* DIRECTION: Reproduce word for word the lines that begin with the one containing "A person who cannot see the watch" and continue through the end of the entries, both ends included.

* PROVIDED MATERIAL:
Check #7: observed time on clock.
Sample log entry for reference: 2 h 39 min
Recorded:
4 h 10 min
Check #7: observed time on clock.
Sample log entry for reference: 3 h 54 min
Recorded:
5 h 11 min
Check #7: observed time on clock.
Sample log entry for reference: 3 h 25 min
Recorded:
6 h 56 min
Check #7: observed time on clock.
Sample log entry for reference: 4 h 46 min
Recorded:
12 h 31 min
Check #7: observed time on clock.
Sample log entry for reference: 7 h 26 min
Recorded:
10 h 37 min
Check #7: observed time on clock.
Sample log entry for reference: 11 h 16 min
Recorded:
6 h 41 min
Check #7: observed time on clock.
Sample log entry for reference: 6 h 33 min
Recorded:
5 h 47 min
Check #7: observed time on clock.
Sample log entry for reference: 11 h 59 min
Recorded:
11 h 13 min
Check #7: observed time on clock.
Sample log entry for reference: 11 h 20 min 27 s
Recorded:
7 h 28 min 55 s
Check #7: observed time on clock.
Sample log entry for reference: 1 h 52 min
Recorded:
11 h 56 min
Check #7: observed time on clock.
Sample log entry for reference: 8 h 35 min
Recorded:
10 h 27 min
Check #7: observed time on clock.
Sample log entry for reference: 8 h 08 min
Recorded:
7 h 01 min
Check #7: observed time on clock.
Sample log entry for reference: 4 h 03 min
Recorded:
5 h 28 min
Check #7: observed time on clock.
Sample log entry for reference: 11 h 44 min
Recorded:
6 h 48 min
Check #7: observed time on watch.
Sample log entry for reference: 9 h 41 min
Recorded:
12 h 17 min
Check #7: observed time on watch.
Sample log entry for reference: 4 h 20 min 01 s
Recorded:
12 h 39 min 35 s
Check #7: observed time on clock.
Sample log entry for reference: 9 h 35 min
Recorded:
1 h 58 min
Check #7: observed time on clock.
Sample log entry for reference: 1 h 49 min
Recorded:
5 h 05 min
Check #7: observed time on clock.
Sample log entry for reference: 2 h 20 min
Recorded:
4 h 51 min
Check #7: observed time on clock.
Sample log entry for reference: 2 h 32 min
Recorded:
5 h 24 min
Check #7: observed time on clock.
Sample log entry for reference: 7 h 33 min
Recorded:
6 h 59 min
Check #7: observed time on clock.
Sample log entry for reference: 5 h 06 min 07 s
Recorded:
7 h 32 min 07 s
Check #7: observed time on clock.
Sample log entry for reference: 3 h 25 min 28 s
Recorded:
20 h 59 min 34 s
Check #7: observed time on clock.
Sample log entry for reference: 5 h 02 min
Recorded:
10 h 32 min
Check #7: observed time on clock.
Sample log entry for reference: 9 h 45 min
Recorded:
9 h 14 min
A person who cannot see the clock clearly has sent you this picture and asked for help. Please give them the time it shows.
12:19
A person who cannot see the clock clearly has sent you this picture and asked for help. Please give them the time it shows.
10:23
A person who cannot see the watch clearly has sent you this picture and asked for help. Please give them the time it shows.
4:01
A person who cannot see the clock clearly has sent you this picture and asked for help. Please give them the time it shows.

* EXERCISE ANSWER:
A person who cannot see the watch clearly has sent you this picture and asked for help. Please give them the time it shows.
4:01
A person who cannot see the clock clearly has sent you this picture and asked for help. Please give them the time it shows.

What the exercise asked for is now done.